Le risque de contracter la tuberculose est accru chez les sujets contaminés par le VIH et la mortalité due à cette maladie est plus importante chez ces patients que chez les autres. On estime qu'environ 5 millions de personnes sont infectées par les deux maladies dans le monde, dont près des trois quarts en Afrique. Selon des chercheurs américains qui ont testé trois types de médicaments contre la tuberculose, un traitement préventif permettrait de réduire considérablement le risque de contamination ­de 70% environ­ et de limiter la mortalité de façon significative chez les malades du sida.

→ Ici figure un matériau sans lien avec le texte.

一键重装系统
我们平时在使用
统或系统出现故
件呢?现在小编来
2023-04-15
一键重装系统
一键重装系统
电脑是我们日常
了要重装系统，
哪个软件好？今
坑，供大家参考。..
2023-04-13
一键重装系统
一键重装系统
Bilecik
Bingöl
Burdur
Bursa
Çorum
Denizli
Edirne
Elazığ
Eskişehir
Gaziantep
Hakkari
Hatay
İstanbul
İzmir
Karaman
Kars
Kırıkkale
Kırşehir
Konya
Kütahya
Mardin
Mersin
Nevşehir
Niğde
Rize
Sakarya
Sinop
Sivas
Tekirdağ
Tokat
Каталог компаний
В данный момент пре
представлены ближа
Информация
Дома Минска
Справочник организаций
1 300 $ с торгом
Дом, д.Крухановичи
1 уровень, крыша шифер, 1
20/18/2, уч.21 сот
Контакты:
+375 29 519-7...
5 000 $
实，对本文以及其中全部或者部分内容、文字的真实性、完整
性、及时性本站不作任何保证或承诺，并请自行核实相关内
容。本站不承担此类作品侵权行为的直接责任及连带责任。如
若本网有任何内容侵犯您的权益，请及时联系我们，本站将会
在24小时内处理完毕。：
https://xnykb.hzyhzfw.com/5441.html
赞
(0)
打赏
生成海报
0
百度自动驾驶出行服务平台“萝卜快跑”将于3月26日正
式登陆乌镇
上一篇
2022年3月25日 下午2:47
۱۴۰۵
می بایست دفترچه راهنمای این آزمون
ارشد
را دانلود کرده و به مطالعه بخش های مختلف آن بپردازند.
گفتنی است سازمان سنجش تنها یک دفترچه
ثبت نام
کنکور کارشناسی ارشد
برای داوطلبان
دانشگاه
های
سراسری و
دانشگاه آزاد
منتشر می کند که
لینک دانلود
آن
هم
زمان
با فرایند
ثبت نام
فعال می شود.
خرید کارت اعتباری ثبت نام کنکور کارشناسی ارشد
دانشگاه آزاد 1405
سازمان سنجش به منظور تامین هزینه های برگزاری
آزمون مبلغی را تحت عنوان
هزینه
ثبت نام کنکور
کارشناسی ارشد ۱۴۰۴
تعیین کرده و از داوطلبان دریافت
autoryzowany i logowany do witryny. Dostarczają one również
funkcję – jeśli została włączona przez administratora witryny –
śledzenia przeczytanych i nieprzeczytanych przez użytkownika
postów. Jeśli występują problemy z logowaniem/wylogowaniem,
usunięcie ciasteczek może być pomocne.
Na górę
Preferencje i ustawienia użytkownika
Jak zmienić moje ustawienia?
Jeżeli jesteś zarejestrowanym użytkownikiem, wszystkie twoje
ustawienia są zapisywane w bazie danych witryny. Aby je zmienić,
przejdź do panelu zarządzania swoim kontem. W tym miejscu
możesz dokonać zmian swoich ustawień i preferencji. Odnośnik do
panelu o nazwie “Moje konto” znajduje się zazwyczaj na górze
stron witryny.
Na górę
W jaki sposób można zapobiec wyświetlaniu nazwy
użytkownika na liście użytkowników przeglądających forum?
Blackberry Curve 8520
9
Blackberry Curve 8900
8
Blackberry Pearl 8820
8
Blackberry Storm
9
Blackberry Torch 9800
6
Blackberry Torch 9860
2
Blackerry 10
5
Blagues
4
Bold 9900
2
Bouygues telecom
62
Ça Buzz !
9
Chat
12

* NEJM, vol.337, p.801-808

Alzheimer en hausse

Du fait de l'allongement de l'espérance de vie, la maladie d'Alzheimer pourrait toucher 100 millions de personnes en l'an 2000, 120 millions en 2010 et 160 millions en 2030. D'ores et déjà quatrième cause de décès aux États-Unis, c'est la maladie qui occasionne les frais d'hospitalisation les plus lourds. Tel est le constat des spécialistes réunis récemment à Helsinki pour une conférence internationale. Les familles de malades et les associations présentes ont, quant à elles, souligné que le diagnostic était aujourd'hui plus précoce, les médicaments plus efficaces et qu'une évolution positive des mentalités était désormais visible.